Weber State Destruction Zone 020218

Weber State students try to distract a Sacramento State player during his free throws in the Wildcats' 80-64 win over the Hornets on Jan. 18, 2018. The student section is called the "Destruction Zone." The school moved it closer to the opposing teams' bench, which has made the small student section have a larger impact.

OGDEN — Fans attending Weber State basketball games this season may have noticed a change in the environment at the Dee Events Center.

For years, the student section has been on the sideline opposite the Weber State bench in a section positioned behind floor seats — close, but somewhat separated from the action. 

Now, it’s on the opposite baseline, right on top of the opposing team’s bench where students can get up close and personal with visiting teams.

The section is called the “Destruction Zone” after the name for a group of wild cats — a destruction.

Night after night, students crack jokes, yell and chant in an attempt to distract players and coaches during games, often telling the opposing coach to “get off the floor” or offering pizza and cupcakes to players at the end of the bench.

Occasionally, a player or two will let out a smile or even laugh at what they heard from the raucous group. It’s still a rather small group, but becoming increasingly more fun and effective.

"We know they can hear us, but when they acknowledge you, even if it’s just a look ... We have a lot of fun with the guys at the end of the bench,” sophomore Nate Arrington said.

Weber State Destruction Zone 111017

Weber State students in the "Destruction Zone" cheer during a home game against Utah State on Nov. 11, 2017. The students were moved this season and are having a bigger impact.

Ryan Richardson has friends playing for Portland State. They confirmed the change to the Wildcat senior after the Vikings visited The Dee.

“They were telling me that last year when they came and this year when they came, it was completely different,” Richardson said. “They were interacting with them the whole time. They were all talking trash to the bench and talking to their coach.”

Wildcat head coach Randy Rahe says he mostly tunes out the crowd during games, but says the change adds to the home-court advantage.

“I think the more access the students have to the opposing team, the better off the atmosphere is,” Rahe said. “We want to keep that going and keep it growing. We’d like to get that student section even bigger.
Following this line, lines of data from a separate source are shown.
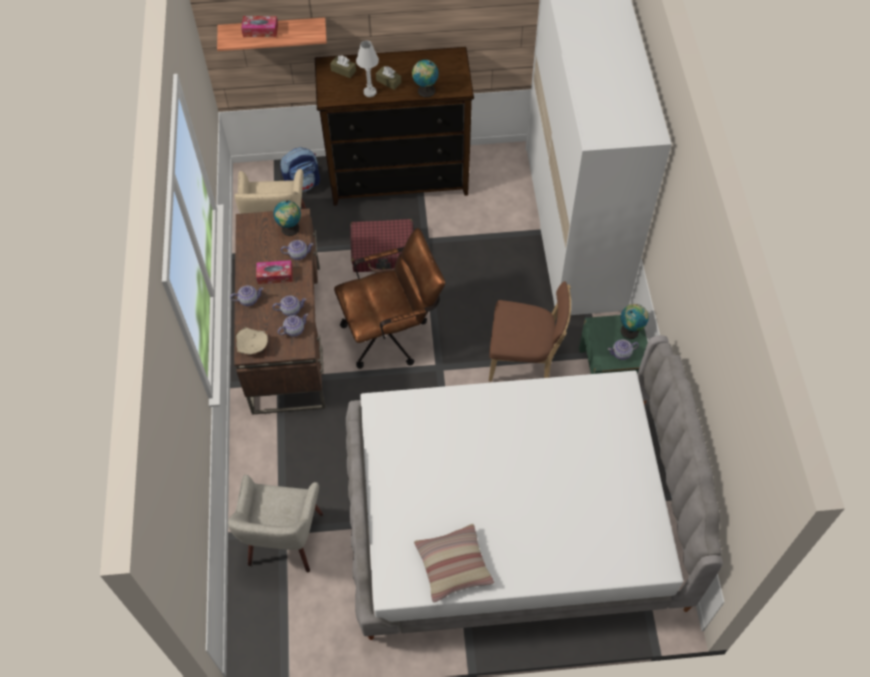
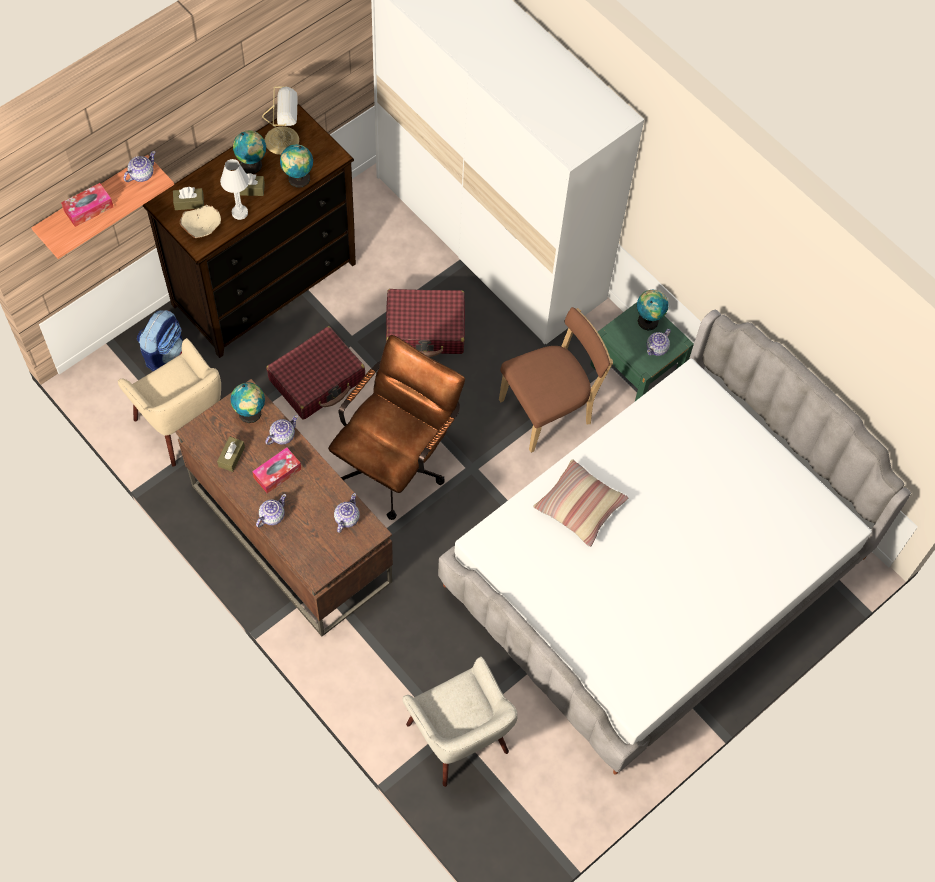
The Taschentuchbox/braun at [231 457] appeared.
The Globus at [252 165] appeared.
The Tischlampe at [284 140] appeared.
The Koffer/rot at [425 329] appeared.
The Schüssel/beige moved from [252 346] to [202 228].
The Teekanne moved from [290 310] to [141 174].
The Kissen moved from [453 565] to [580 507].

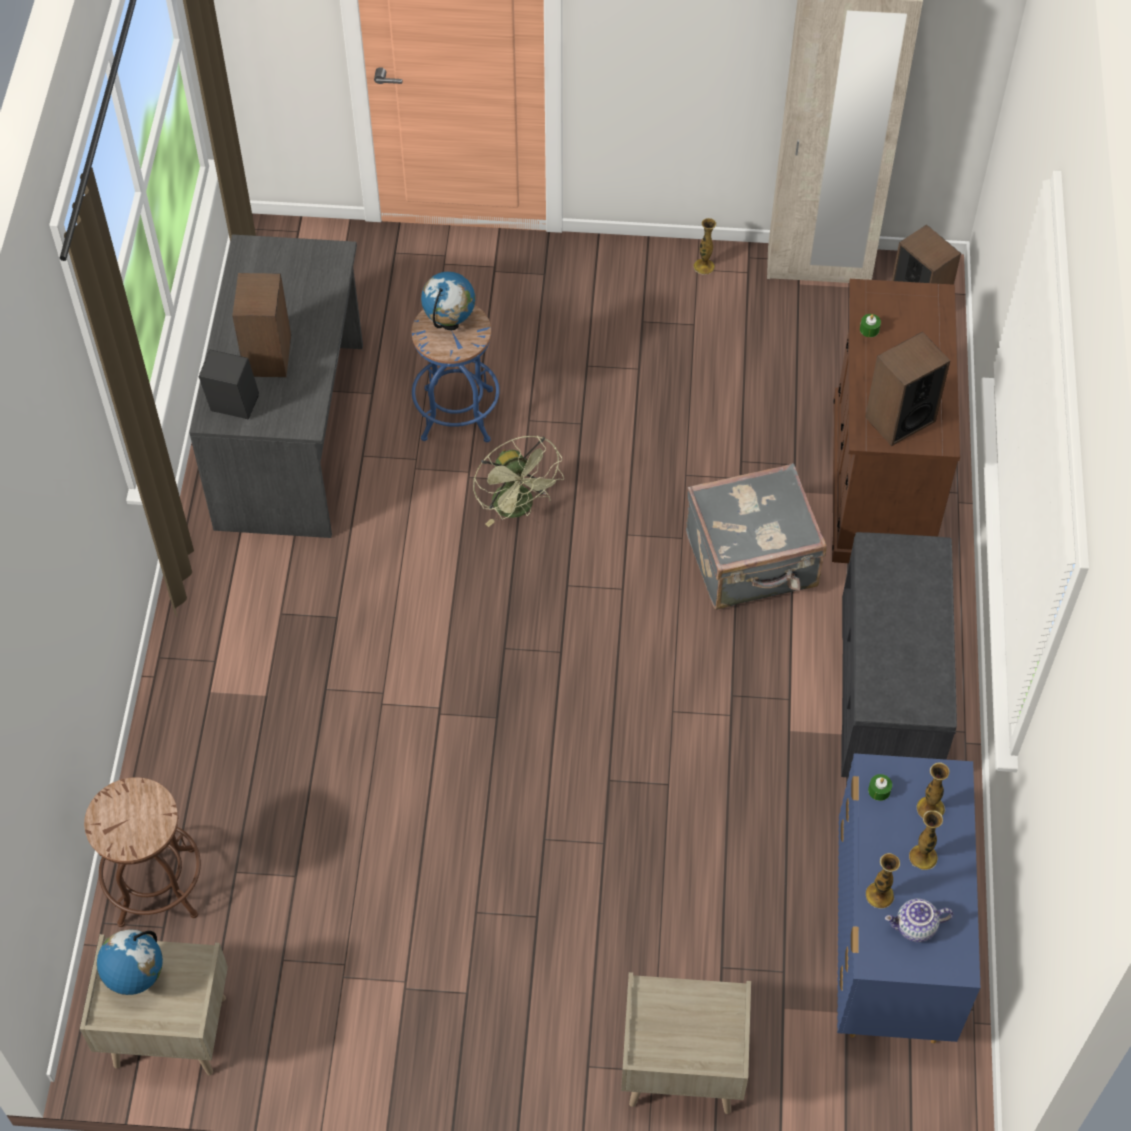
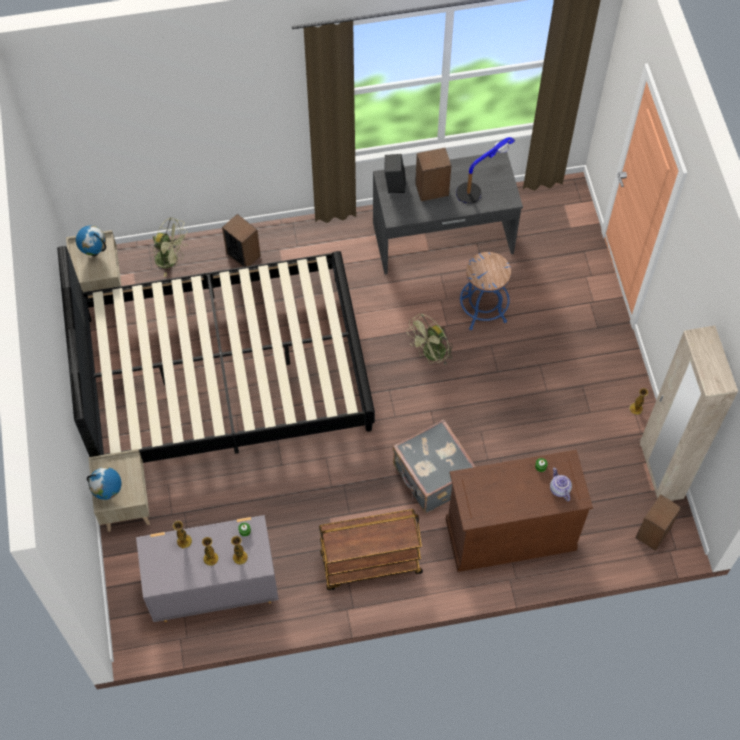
The Bett/schwarz at [224 373] appeared.
The Tischlampe at [479 186] appeared.
The Globus moved from [450 324] to [108 493].
The Lautsprecher moved from [899 419] to [243 254].
The Teekanne moved from [915 928] to [559 489].
The Hocker/braun at [157 886] was replaced by the Ventilator/grün at [171 260].
The Bank/grau at [891 689] was replaced by the Rollwagen/braun at [370 564].
The Kommode/blau at [889 946] became the Kommode/grau at [213 590].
“It’s a big advantage to us when they come out and get a little creative on some of the stuff they say. They get under their skin a little bit. We like it a lot.”

The shift came after a few years of collaboration between the athletics department and student body representatives, along with logistical issues such as accommodating season-ticket holders who moved their seats out of the section.

In the inaugural season of the change, WSU athletic director Jerry Bovee is pleased with the Destruction Zone’s direction and hopes the new environment will draw more students.

“I think it’s gone well. There’s a group of students who have picked it up and lead it out,” Bovee said. “To see them pick that up and own it, that’s where it’s going to grow in popularity — if it’s their deal. If we try to force feed it to them, it’s our deal.

“We always want it to be theirs to own and to have fun with. We’re doing our part to support it.”

Arrington is one of five cats in the destruction who have taken it upon themselves to grow the Destruction Zone.

Some of the members, including Arrington, made the recent trips to Pocatello and Cedar City for road games against Idaho State and Southern Utah, thanks to tickets provided by the athletic department.

WSU destruction zone at southern utah

Members of the "Destruction Zone," Weber State's student section, pose for a photo in Cedar City after the Wildcat men defeated Southern Utah 90-80 on Feb. 1, 2018.

Numbers have been low compared to years past, but Arrington hopes to spread the word and draw more students via Instagram, Twitter and Facebook.

“We’re trying to get it back to how it used to be,” Arrington said. “When we came to games as a kid in junior high or high school, the student section was pretty good. Then we got here, and we were like, ‘Where is everybody?’ That was our hope — get it going and provide a classic college atmosphere at Weber State.”